● **Enunciado**:
Quais pessoas são citadas pelo nome no texto sobre as declarações de Reza Pahlavi acerca do regime iraniano? Liste todas.

● **Texto de estudo**:

● ● ● ● ●

Reza Pahlavi afirma que regime iraniano está perto do colapso
3 min readReza Pahlavi prevê colapso iminente do regime no Irã.
Oposição iraniana vê momento histórico para transformação.
O cenário político do Irã ganhou novos contornos nesta semana após declarações contundentes de Reza Pahlavi, filho do último xá iraniano, que afirmou que o fim do regime atual está próximo. Em visita a Paris na segunda-feira (23), Pahlavi comparou a situação do Irã ao período que antecedeu a queda do Muro de Berlim, sugerindo que o país persa atravessa um momento de turbulência comparável àquele divisor de águas europeu. Segundo ele, os sinais de desintegração do governo liderado pelo aiatolá Ali Khamenei são cada vez mais evidentes, e a oportunidade para uma transição significativa nunca foi tão real quanto agora. Pahlavi, atualmente exilado nos Estados Unidos, alertou que membros de alto escalão do governo e até mesmo familiares do líder supremo buscam rotas de fuga, enquanto informações dão conta de que Khamenei se encontra em um bunker, recorrendo a escudos humanos. As declarações do príncipe exilado colocam em evidência o clima de incerteza que permeia o regime iraniano, incentivando aliados ocidentais, como Estados Unidos e Europa, a não oferecerem qualquer tipo de apoio político ou diplomático ao governo vigente.
O contexto dessas afirmações remonta à Revolução Islâmica de 1979, evento que depôs o xá Mohammad Reza Pahlavi e instaurou a República Islâmica sob orientação dos aiatolás. Desde então, Reza Pahlavi tornou-se uma das principais vozes críticas ao regime, liderado por Khamenei desde 1989. O agravamento das tensões regionais, especialmente após recentes ataques israelenses a alvos iranianos, fortaleceu a oposição e serviu como combustível para as declarações do príncipe. Pahlavi argumenta que o regime islâmico esgotou sua capacidade de liderança, tendo levado o Irã à beira do colapso econômico, dilapidado recursos nacionais e comprometido a soberania do povo iraniano. Para ele, o uso da repressão e a manutenção do poder por meio do medo evidenciam o desespero da cúpula dirigente diante de uma população cada vez mais insatisfeita, que, segundo relatos recebidos pelo príncipe, já começa a manifestar abertamente seu desejo por mudança tanto em setores civis quanto militares.

● ● ● ● ●

● **Dados registrados**:
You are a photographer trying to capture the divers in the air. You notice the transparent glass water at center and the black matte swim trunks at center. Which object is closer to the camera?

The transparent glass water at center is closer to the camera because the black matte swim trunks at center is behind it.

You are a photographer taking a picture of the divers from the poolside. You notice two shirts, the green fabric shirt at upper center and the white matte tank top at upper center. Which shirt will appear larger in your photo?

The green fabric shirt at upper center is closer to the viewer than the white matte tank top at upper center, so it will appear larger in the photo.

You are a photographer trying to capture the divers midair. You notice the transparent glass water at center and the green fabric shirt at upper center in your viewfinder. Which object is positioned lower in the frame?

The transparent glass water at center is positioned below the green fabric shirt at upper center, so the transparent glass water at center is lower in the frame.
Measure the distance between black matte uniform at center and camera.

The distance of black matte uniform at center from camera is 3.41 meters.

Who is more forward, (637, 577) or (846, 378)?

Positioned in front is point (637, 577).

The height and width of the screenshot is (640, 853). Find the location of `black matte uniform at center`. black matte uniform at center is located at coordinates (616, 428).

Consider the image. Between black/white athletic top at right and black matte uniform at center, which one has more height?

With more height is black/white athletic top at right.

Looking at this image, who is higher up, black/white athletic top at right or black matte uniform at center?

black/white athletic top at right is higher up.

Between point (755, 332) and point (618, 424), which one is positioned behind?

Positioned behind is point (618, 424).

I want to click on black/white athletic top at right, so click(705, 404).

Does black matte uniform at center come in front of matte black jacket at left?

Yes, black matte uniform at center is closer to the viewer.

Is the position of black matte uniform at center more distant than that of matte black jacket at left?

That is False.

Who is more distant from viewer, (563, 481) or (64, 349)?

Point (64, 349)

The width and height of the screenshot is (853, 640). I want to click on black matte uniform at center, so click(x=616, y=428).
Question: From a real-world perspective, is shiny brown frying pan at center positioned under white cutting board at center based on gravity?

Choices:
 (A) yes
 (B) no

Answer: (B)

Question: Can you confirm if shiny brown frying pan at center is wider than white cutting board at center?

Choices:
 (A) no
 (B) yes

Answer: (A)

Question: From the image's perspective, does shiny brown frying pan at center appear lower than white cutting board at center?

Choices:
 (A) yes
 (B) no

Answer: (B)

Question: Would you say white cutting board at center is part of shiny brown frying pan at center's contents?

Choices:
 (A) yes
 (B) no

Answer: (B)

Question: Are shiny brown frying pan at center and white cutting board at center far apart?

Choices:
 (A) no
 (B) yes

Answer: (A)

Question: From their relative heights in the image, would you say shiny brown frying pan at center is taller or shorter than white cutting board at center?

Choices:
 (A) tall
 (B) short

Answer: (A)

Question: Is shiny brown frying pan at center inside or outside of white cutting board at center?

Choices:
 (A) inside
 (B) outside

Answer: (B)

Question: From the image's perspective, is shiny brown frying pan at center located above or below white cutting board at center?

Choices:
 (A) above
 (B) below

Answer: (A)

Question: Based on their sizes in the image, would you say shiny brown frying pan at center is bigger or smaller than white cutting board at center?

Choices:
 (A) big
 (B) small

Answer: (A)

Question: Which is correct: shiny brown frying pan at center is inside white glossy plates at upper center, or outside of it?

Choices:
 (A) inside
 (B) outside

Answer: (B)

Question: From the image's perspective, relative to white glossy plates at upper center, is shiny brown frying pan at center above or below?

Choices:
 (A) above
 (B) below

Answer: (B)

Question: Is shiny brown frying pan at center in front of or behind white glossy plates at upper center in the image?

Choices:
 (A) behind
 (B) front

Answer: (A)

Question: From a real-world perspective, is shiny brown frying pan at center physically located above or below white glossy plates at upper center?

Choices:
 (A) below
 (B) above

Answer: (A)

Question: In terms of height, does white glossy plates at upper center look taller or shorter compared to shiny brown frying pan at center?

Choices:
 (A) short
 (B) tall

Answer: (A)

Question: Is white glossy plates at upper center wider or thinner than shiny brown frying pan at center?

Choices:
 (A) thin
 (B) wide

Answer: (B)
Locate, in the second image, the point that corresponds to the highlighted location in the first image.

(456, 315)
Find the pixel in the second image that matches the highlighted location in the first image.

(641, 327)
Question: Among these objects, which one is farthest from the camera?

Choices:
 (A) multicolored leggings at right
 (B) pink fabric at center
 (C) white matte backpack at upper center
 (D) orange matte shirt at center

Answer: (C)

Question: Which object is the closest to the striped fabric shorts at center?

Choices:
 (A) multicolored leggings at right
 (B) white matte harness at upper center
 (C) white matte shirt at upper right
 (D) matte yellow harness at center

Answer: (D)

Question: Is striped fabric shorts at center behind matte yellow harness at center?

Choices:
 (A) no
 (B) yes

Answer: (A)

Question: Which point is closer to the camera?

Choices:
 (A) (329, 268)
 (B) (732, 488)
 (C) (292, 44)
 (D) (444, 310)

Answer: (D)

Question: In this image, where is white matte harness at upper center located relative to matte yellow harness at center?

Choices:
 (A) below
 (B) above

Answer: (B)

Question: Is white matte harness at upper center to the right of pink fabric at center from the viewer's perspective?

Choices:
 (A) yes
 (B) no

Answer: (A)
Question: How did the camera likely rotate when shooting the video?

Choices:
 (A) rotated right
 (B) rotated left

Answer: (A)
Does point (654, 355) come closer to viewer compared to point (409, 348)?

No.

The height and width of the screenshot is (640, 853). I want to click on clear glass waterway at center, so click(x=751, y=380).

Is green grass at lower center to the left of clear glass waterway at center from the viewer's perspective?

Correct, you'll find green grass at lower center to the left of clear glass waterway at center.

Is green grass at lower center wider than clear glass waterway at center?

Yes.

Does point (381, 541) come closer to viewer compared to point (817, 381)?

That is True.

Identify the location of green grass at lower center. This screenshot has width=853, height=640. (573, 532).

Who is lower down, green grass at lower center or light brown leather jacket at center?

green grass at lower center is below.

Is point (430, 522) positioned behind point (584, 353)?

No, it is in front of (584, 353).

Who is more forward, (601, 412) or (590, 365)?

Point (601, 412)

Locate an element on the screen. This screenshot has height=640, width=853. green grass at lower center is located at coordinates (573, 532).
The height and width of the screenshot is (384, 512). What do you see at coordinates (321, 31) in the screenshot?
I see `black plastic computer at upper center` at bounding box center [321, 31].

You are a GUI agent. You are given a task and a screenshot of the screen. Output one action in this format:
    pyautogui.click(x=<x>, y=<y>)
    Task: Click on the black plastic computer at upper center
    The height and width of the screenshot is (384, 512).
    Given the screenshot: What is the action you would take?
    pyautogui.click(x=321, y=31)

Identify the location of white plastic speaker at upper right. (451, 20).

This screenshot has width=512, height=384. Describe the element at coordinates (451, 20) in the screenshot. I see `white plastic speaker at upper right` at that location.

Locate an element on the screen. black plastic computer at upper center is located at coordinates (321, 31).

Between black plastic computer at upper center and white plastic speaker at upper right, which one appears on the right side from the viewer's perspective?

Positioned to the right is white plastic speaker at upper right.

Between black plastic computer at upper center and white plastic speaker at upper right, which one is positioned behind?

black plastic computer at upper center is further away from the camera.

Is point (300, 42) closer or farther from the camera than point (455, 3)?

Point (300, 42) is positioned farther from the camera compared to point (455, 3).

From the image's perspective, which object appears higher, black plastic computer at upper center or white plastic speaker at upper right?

● ● ● ● ●

● **Resolução**:
- Reza Pahlavi
- Ali Khamenei
- Mohammad Reza Pahlavi